The discussion, held under Chatham House Rules, examined the speed of AI adoption across organizations and industries. Some applications, such as customer-facing chatbots and coding assistants, have spread rapidly and already demonstrated measurable impact on industries and labor markets—coder salaries even fell for the first time in 2025 as AI developer tools became more popular. Despite the speed of those changes, participants cautioned that broader organizational transformation will likely be slower. Instead of disappearing entirely, the bottlenecks in software development are shifting. Coding itself might no longer be the primary constraint, but challenges remain in testing, governance, cybersecurity, and compliance. This is especially true for legacy IT systems, where different components are tightly interconnected. Because so many applications and processes depend on one another, even a small change in one part can create bugs or failures elsewhere. These interdependencies, combined with the high costs of replacing or migrating old systems, make large-scale upgrades slow and risky.

The discussion also emphasized the growing role of technologists in shaping regulation, litigation, and governance around AI. Because AI systems are complex and often opaque, technical experts are increasingly essential in helping courts, regulators, and policymakers understand how these systems work, where accountability lies when harms occur, and what kinds of safeguards are technically feasible. Participants noted that, while tech firms may claim compliance measures are impossible, technologists can provide counterweight assessments that show what is achievable, helping ensure that regulatory frameworks are both realistic and effective.

Speakers emphasized that the skills most in demand will also likely shift.

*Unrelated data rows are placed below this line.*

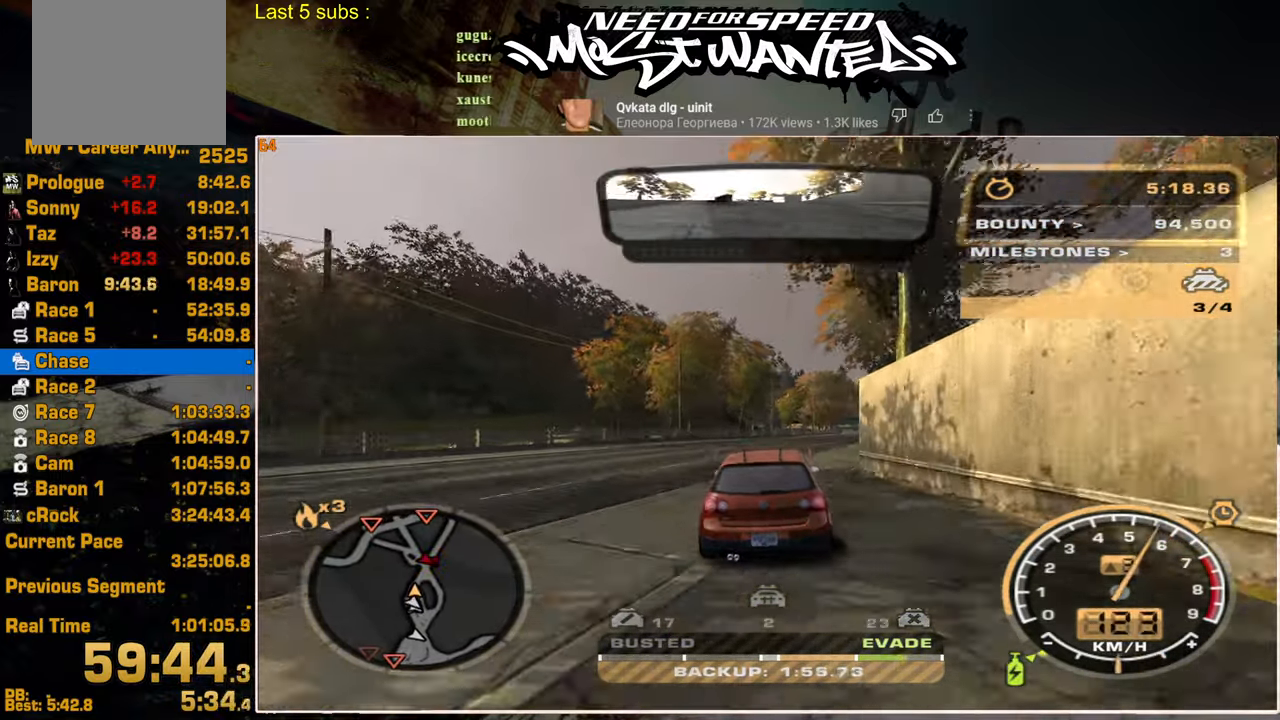
{"buttons": ["R2"], "left_stick": "center", "right_stick": "center", "events": []}
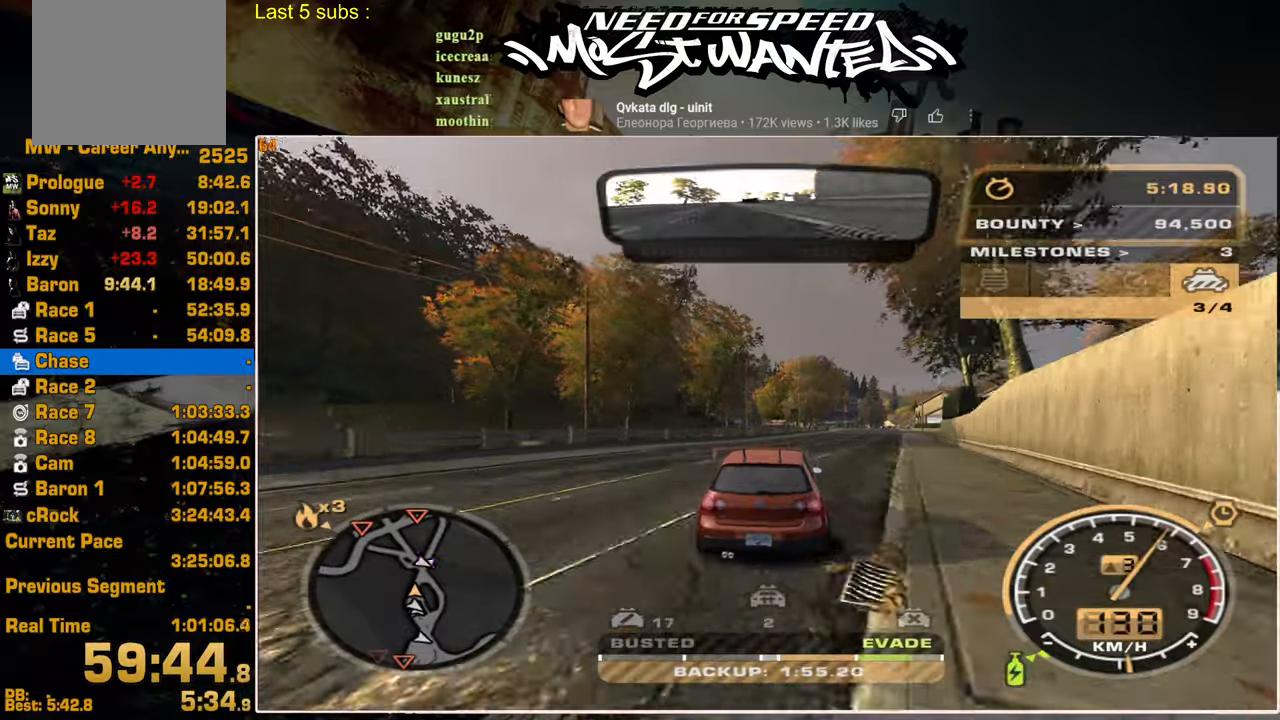
{"buttons": ["R2"], "left_stick": "center", "right_stick": "center", "events": []}
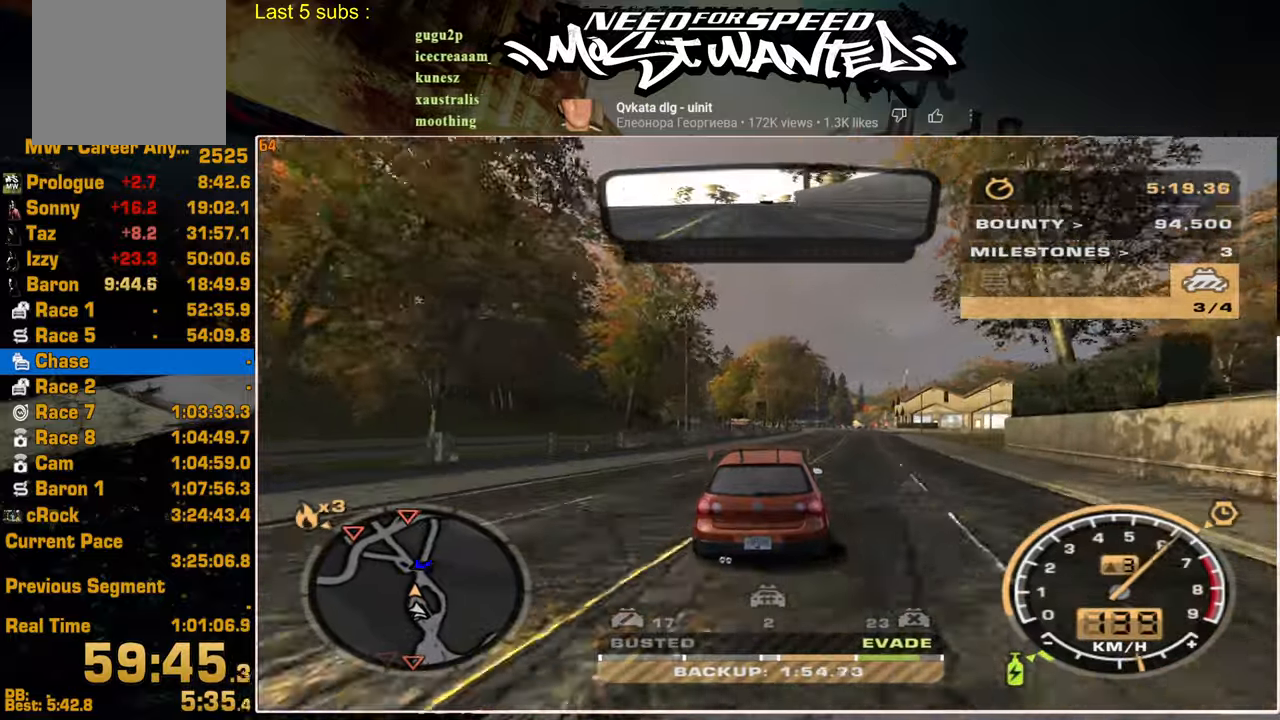
{"buttons": ["R2"], "left_stick": "center", "right_stick": "center", "events": []}
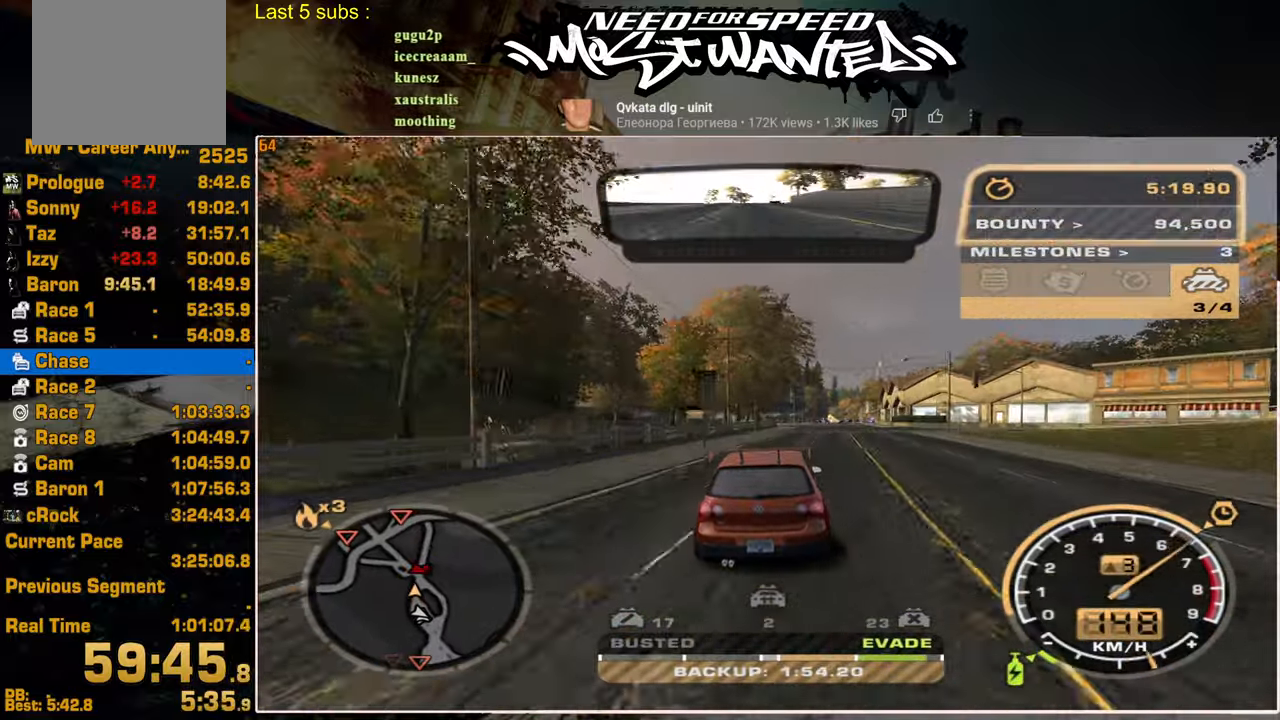
{"buttons": ["R2"], "left_stick": "center", "right_stick": "center", "events": []}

As AI dramatically reduces the cost of writing and maintaining code, the real skill scarcity will no longer be in coding itself but in deciding what systems and solutions should be built, how to evaluate their effectiveness, and how to ensure they align with business needs, governance, and compliance. AI was described as a general-purpose technology, much like the steam engine, electricity, computing, or the internet, with the capacity to reshape every industry. But, as with those earlier technologies, transformation will not come from the core innovation alone. Instead, it will depend on a series of complementary changes in business models, organizational design, and regulatory frameworks that determine how the technology’s power is applied and scaled across the economy.